What you are asked to do =
Reproduce the top of the data verbatim, through and including the line that contains "Just Sold: Ella".
----------------
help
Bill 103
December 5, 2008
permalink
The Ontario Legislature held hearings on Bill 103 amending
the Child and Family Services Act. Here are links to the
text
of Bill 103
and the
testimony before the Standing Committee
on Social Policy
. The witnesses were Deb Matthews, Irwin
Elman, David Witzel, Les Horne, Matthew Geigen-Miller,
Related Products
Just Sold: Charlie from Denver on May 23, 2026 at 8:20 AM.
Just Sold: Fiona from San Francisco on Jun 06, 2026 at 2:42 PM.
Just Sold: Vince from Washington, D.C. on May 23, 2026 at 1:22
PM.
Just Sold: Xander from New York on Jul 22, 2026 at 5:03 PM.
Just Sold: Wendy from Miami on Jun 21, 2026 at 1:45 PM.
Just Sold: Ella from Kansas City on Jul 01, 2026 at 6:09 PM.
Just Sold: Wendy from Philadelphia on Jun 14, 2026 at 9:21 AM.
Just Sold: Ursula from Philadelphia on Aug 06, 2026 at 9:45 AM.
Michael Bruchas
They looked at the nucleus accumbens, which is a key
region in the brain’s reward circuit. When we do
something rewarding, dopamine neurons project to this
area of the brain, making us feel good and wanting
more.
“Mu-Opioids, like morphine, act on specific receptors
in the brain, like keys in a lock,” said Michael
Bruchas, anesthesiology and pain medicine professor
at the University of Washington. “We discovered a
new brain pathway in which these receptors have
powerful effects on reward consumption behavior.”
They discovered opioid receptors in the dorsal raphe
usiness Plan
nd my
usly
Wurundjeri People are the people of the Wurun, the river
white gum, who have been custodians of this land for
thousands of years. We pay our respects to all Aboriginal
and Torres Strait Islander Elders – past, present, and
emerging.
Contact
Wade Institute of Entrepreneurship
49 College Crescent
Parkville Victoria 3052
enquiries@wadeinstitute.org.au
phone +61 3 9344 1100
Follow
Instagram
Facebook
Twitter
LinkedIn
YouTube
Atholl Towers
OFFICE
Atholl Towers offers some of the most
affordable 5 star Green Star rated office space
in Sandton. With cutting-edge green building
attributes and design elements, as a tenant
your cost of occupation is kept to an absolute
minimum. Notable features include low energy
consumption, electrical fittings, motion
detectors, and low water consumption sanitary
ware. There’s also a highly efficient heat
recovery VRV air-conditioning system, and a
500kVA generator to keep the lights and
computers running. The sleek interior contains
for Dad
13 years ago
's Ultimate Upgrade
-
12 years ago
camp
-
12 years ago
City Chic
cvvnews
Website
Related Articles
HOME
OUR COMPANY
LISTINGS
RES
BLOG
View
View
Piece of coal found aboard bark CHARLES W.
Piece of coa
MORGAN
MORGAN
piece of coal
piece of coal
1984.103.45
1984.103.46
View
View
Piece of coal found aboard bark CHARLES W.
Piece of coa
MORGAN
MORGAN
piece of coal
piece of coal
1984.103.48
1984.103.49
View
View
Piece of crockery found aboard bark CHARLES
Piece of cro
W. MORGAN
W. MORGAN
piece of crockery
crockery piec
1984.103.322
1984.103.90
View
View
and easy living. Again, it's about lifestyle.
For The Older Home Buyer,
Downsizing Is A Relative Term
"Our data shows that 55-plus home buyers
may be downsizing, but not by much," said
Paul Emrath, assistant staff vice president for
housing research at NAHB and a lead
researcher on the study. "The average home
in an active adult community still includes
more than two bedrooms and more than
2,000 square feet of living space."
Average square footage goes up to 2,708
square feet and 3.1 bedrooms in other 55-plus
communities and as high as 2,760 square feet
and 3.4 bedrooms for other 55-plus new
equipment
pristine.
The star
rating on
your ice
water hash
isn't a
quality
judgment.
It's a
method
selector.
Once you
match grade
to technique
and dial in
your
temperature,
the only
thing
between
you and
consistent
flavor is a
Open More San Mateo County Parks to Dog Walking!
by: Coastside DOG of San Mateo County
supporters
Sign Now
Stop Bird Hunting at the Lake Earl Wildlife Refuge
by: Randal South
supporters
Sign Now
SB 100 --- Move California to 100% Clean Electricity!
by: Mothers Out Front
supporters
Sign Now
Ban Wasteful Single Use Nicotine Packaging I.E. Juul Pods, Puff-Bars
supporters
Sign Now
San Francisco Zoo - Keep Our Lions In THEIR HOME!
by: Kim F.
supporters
----------------
Task answer =
help
Bill 103
December 5, 2008
permalink
The Ontario Legislature held hearings on Bill 103 amending
the Child and Family Services Act. Here are links to the
text
of Bill 103
and the
testimony before the Standing Committee
on Social Policy
. The witnesses were Deb Matthews, Irwin
Elman, David Witzel, Les Horne, Matthew Geigen-Miller,
Related Products
Just Sold: Charlie from Denver on May 23, 2026 at 8:20 AM.
Just Sold: Fiona from San Francisco on Jun 06, 2026 at 2:42 PM.
Just Sold: Vince from Washington, D.C. on May 23, 2026 at 1:22
PM.
Just Sold: Xander from New York on Jul 22, 2026 at 5:03 PM.
Just Sold: Wendy from Miami on Jun 21, 2026 at 1:45 PM.
Just Sold: Ella from Kansas City on Jul 01, 2026 at 6:09 PM.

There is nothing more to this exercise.